# Exercise directions:
Set down every entry exactly as it stands, omitting any picture.

╔══

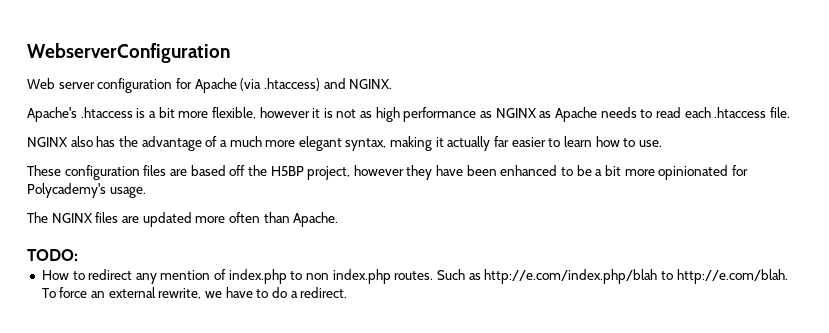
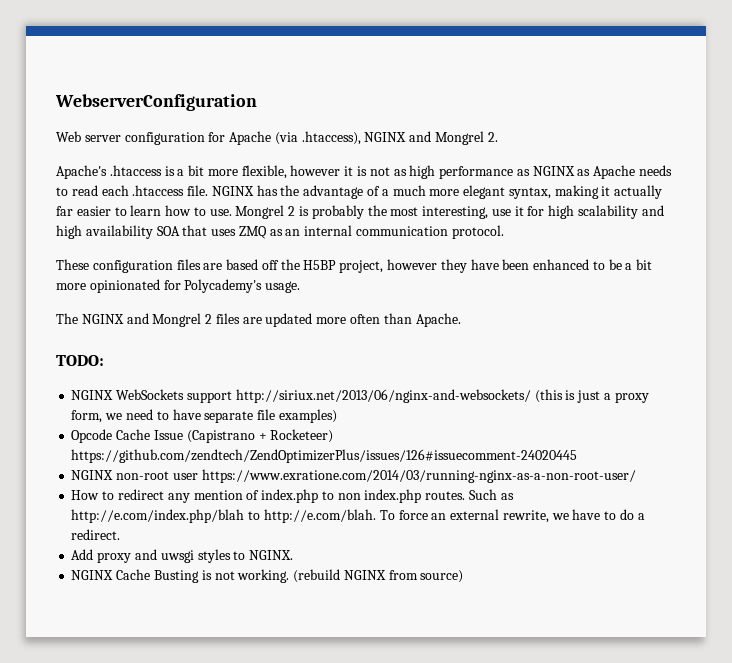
[263,78,393,91] .htaccess) and NGINX. -> [301,131,498,145] .htaccess), NGINX and Mongrel 2.
[27,136,93,147] // NGINX also -> [211,186,254,196] NGINX
(662, 143) none -> [235,205,664,219] [56,225,504,239] Mongrel 2 is probably the most interesting, use it for high scalability and high availability SOA that uses ZMQ as an internal communication protocol.
(93, 218) none -> [126,313,213,327] and Mongrel 2
(78, 255) none -> [71,389,649,403] [71,409,337,423] [71,429,334,443] [71,449,578,463] [71,469,636,483] // NGINX WebSockets support http://siriux.net/2013/06/nginx-and-websockets/ (this is just a proxy form, we need to have separate file examples) // Opcode Cache Issue (Capistrano + Rocketeer) https://github.com/zendtech/ZendOptimizerPlus/issues/126#issuecomment-24020445 // NGINX non-root user https://www.exratione.com/2014/03/running-nginx-as-a-non-root-user/
(348, 292) none -> [71,549,294,563] [71,569,464,583] // Add proxy and uwsgi styles to NGINX. // NGINX Cache Busting is not working. (rebuild NGINX from source)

╚══

# Exercise output:
[263,78,393,91] .htaccess) and NGINX. -> [301,131,498,145] .htaccess), NGINX and Mongrel 2.
[27,136,93,147] // NGINX also -> [211,186,254,196] NGINX
(662, 143) none -> [235,205,664,219] [56,225,504,239] Mongrel 2 is probably the most interesting, use it for high scalability and high availability SOA that uses ZMQ as an internal communication protocol.
(93, 218) none -> [126,313,213,327] and Mongrel 2
(78, 255) none -> [71,389,649,403] [71,409,337,423] [71,429,334,443] [71,449,578,463] [71,469,636,483] // NGINX WebSockets support http://siriux.net/2013/06/nginx-and-websockets/ (this is just a proxy form, we need to have separate file examples) // Opcode Cache Issue (Capistrano + Rocketeer) https://github.com/zendtech/ZendOptimizerPlus/issues/126#issuecomment-24020445 // NGINX non-root user https://www.exratione.com/2014/03/running-nginx-as-a-non-root-user/
(348, 292) none -> [71,549,294,563] [71,569,464,583] // Add proxy and uwsgi styles to NGINX. // NGINX Cache Busting is not working. (rebuild NGINX from source)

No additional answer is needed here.